PROBLEM DETAILS: Verbatim output of the lines below is required, with the images omitted.

DATA SHOWN:
>>>>>

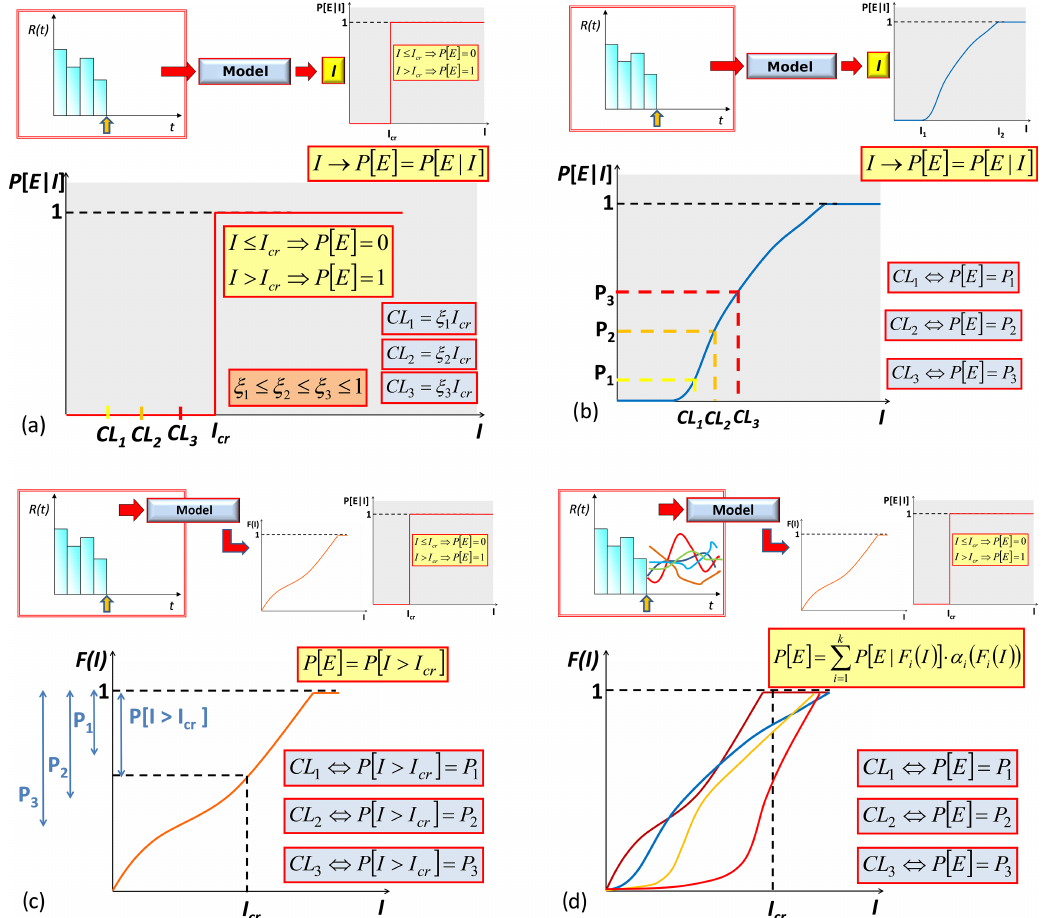
Figure 2. Examples of rainfall thresholds. (a) Scheme A: use of only rainfall data observed in real time, model providing a deterministic value for I , adoption of a step function for P [ E | I ] . (b) Scheme B: use of only rainfall data observed in real time, model providing a deterministic value for I , adoption of a generic monotonic non-decreasing function for P [ E | I ] . (c) Scheme C: use of only rainfall data observed in real time, model providing a probability distribution for I , adoption of a step function for P [ E | I ] . (d) Scheme D: use of rainfall predictions together with rainfall height observed in real time, model providing a probability distribution function for I , adoption of a step function for P [ E | I ]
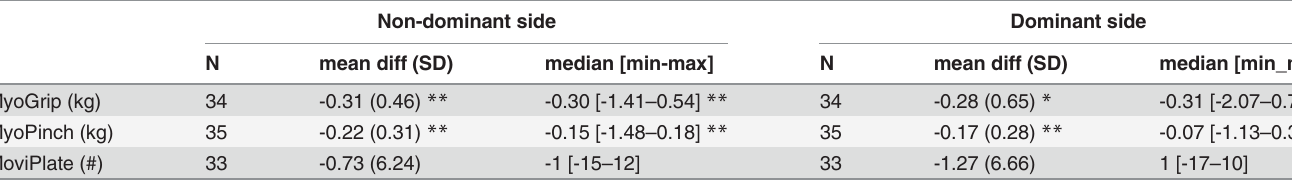
Table 5. Differences in MyoSet scores between baseline and one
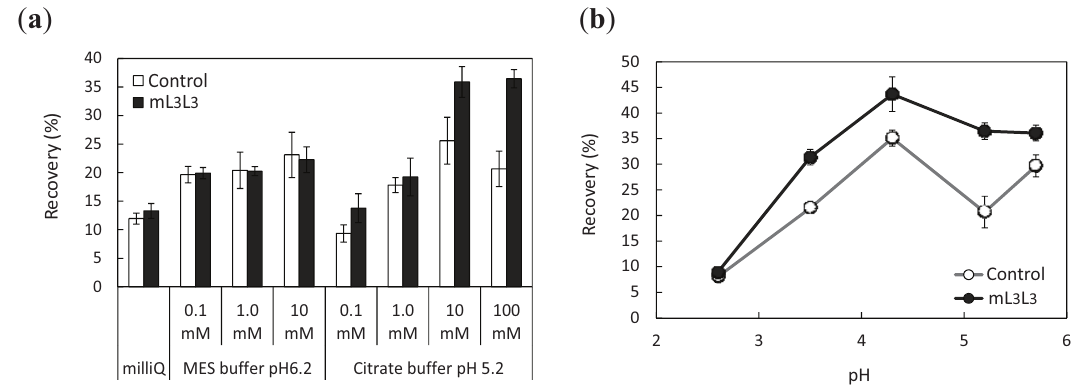
Figure 5. Recovery efficiencies of uranyl ions adsorbed on control and mL 3 L 3 yeast strains. ( a ) Recovery of the adsorbed uranyl ions by ultrapure water (milliQ), MES buffer (pH 6.2), and citrate buffer (pH 5.2) at various concentrations (0.1–100 mM); ( b ) pH-dependence of recovery efficiencies using 100 mM citrate buffer (indicated pHs). Data represent the means ± S.E.M. of three independent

<<<<<

SOLUTION TO THE PROBLEM:
Figure 2. Examples of rainfall thresholds. (a) Scheme A: use of only rainfall data observed in real time, model providing a deterministic value for I , adoption of a step function for P [ E | I ] . (b) Scheme B: use of only rainfall data observed in real time, model providing a deterministic value for I , adoption of a generic monotonic non-decreasing function for P [ E | I ] . (c) Scheme C: use of only rainfall data observed in real time, model providing a probability distribution for I , adoption of a step function for P [ E | I ] . (d) Scheme D: use of rainfall predictions together with rainfall height observed in real time, model providing a probability distribution function for I , adoption of a step function for P [ E | I ]
Table 5. Differences in MyoSet scores between baseline and one
Figure 5. Recovery efficiencies of uranyl ions adsorbed on control and mL 3 L 3 yeast strains. ( a ) Recovery of the adsorbed uranyl ions by ultrapure water (milliQ), MES buffer (pH 6.2), and citrate buffer (pH 5.2) at various concentrations (0.1–100 mM); ( b ) pH-dependence of recovery efficiencies using 100 mM citrate buffer (indicated pHs). Data represent the means ± S.E.M. of three independent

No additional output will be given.